▶ [Prompt]: Edit the data starting at the line that contains "HALAMAN UTAMA" and ending at the line that contains "Cílem projektu je", changing "Regroupement de crédits" to "Rachat de crédits" and keeping everything else unchanged. Return only those lines.
---------- Supplied data ----------
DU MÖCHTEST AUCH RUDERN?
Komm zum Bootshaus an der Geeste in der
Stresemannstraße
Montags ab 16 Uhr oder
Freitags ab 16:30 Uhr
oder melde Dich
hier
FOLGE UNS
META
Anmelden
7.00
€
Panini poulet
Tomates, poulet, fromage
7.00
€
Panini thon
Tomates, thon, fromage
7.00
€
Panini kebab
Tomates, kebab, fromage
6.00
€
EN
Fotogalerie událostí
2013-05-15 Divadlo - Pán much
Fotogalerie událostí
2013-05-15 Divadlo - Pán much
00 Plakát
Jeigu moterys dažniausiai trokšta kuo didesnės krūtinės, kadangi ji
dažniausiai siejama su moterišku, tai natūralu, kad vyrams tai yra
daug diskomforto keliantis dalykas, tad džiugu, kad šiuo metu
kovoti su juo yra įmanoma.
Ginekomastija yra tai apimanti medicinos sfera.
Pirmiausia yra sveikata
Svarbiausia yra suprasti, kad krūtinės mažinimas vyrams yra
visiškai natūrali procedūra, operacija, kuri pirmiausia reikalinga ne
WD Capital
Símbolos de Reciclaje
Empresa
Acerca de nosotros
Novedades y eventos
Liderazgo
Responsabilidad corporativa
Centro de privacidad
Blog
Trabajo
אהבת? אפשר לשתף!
----------
---------- Supplied data ----------
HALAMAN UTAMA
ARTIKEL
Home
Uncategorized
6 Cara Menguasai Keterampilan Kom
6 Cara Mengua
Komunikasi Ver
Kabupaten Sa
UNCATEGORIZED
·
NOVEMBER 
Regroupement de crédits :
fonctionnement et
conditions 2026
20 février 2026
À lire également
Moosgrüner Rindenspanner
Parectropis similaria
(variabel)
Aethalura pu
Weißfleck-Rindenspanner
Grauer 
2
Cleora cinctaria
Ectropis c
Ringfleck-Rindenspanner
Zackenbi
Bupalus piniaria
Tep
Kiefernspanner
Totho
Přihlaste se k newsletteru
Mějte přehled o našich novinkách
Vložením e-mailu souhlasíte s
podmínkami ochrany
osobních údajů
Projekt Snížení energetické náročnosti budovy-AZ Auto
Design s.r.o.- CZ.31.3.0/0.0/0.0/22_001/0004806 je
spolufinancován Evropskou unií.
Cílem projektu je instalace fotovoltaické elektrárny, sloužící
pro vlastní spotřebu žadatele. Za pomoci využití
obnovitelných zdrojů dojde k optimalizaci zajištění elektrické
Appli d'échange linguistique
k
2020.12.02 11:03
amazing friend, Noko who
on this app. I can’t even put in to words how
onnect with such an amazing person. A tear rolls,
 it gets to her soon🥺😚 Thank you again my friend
----------
▶ [Written response]:
HALAMAN UTAMA
ARTIKEL
Home
Uncategorized
6 Cara Menguasai Keterampilan Kom
6 Cara Mengua
Komunikasi Ver
Kabupaten Sa
UNCATEGORIZED
·
NOVEMBER 
Rachat de crédits :
fonctionnement et
conditions 2026
20 février 2026
À lire également
Moosgrüner Rindenspanner
Parectropis similaria
(variabel)
Aethalura pu
Weißfleck-Rindenspanner
Grauer 
2
Cleora cinctaria
Ectropis c
Ringfleck-Rindenspanner
Zackenbi
Bupalus piniaria
Tep
Kiefernspanner
Totho
Přihlaste se k newsletteru
Mějte přehled o našich novinkách
Vložením e-mailu souhlasíte s
podmínkami ochrany
osobních údajů
Projekt Snížení energetické náročnosti budovy-AZ Auto
Design s.r.o.- CZ.31.3.0/0.0/0.0/22_001/0004806 je
spolufinancován Evropskou unií.
Cílem projektu je instalace fotovoltaické elektrárny, sloužící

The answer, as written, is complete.